What is needed is a copy of each line in the listing that contains "Health".

= Beginning of Section =

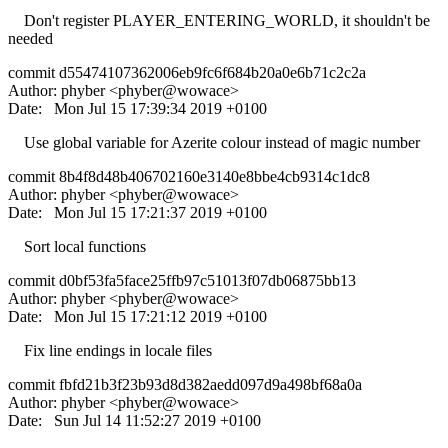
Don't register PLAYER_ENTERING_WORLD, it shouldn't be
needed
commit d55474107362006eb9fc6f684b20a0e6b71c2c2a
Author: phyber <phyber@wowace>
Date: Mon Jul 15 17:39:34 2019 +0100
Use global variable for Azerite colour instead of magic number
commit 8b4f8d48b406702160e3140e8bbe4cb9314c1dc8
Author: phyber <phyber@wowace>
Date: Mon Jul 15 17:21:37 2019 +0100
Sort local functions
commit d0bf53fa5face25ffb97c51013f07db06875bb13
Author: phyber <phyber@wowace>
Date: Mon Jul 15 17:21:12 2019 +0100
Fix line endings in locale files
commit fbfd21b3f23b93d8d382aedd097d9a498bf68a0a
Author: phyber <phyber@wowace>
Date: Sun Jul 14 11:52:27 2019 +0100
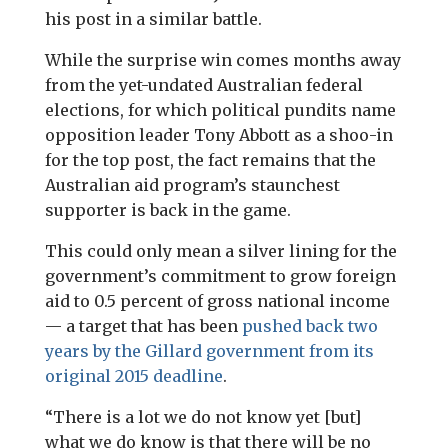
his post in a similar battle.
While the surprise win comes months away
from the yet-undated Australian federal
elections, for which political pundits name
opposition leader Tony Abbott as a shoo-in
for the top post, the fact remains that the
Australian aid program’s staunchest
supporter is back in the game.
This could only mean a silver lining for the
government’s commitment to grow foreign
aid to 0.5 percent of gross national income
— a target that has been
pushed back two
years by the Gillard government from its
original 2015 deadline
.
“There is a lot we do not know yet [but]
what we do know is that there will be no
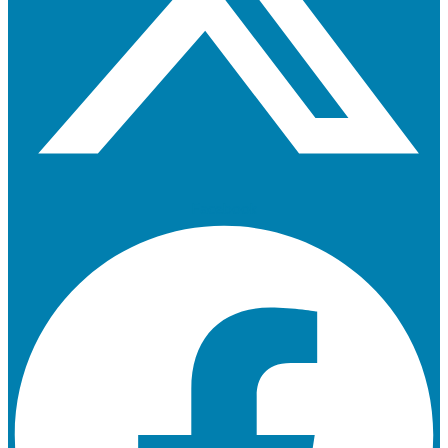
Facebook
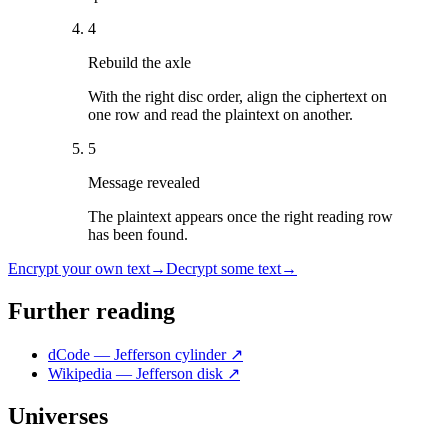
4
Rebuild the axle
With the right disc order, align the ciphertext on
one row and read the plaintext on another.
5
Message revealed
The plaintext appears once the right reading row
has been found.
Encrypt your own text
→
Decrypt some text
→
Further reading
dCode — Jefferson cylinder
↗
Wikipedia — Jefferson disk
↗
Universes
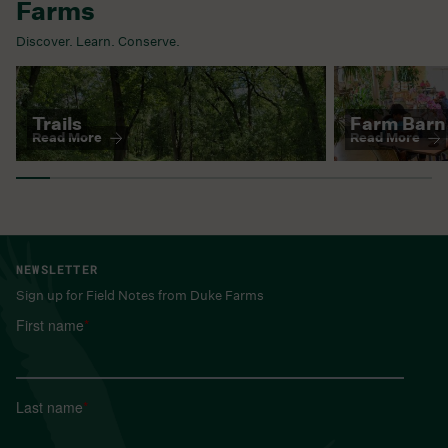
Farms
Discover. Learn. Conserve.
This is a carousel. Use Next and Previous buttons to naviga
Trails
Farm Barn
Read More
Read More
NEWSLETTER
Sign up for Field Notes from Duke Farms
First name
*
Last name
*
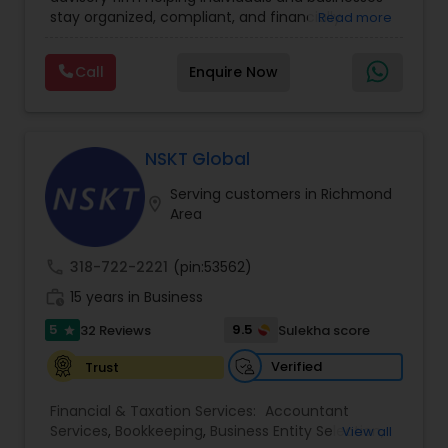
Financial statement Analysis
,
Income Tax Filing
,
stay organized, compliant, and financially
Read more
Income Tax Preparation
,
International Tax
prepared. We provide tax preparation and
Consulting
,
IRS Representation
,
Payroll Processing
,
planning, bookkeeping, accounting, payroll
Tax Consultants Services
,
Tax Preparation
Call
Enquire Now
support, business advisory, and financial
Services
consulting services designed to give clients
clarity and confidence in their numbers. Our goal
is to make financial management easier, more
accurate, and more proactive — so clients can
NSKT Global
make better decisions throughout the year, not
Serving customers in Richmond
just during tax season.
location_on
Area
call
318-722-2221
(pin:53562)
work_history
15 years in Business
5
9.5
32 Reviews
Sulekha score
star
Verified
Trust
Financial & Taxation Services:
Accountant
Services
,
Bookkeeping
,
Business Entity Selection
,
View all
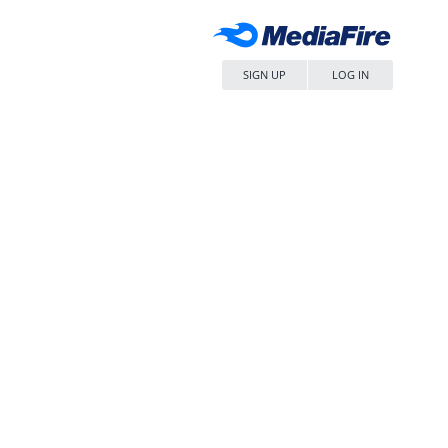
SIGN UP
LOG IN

= End of Section =
= Beginning of Section =

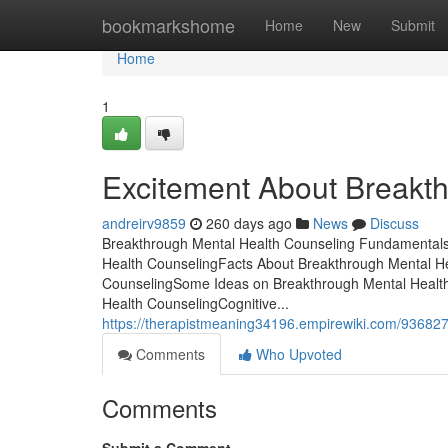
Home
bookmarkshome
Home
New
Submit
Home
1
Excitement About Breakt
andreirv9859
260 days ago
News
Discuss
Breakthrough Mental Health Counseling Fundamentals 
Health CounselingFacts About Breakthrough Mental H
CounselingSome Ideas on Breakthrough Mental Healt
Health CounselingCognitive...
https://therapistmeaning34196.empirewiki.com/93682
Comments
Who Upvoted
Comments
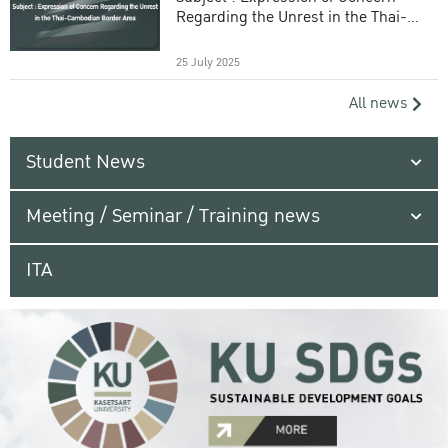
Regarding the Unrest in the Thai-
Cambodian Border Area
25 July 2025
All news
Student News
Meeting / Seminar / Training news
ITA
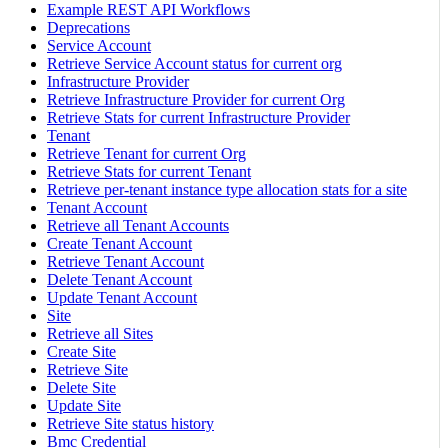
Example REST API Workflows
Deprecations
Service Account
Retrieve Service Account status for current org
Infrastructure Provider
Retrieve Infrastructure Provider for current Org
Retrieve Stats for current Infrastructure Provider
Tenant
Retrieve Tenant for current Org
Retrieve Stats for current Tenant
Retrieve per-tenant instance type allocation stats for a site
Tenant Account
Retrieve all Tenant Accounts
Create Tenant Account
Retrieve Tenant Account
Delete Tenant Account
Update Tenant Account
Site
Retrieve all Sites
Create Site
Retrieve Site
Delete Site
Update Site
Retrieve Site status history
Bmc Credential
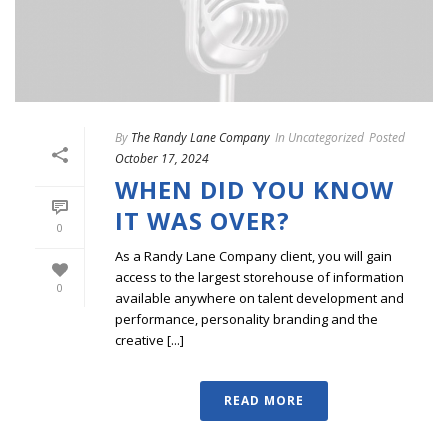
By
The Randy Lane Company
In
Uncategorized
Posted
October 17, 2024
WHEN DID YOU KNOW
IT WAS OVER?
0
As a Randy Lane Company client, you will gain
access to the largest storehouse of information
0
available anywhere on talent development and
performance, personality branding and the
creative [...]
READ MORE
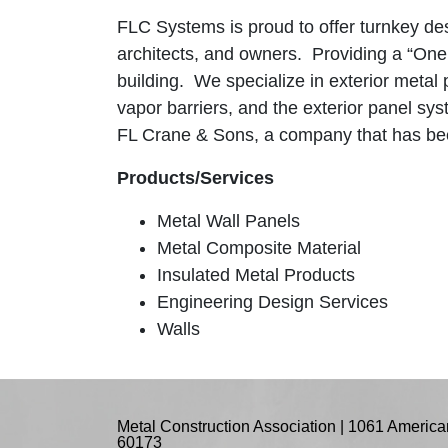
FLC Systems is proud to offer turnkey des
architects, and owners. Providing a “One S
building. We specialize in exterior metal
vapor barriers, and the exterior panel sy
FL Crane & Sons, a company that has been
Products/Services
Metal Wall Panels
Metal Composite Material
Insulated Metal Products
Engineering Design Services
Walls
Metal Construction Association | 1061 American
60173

= End of Section =
= Beginning of Section =

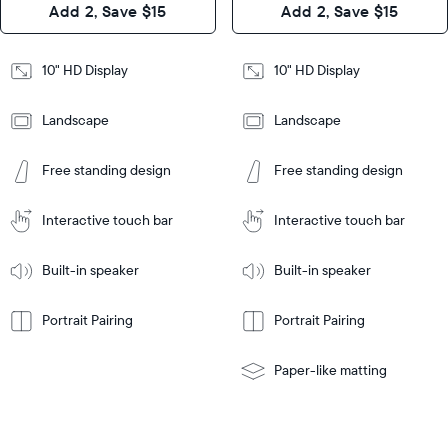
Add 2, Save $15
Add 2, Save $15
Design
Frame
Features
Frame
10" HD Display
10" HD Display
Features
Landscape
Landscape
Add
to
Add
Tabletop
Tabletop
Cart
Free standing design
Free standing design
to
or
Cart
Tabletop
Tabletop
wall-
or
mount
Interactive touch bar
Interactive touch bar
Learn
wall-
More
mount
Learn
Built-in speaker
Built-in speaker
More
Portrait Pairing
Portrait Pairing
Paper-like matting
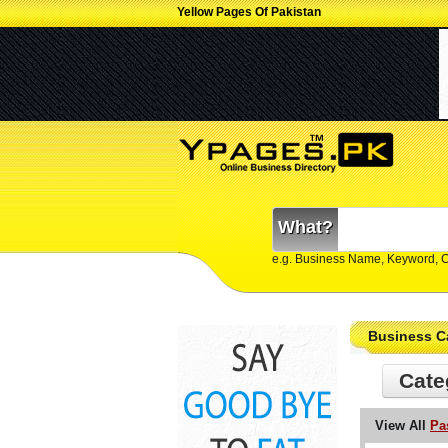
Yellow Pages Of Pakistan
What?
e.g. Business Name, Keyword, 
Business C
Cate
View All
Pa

= End of Section =

- _RESPONSE TO THIS EXERCISE_:
Breakthrough Mental Health Counseling Fundamentals 
Health CounselingFacts About Breakthrough Mental H
Health CounselingCognitive...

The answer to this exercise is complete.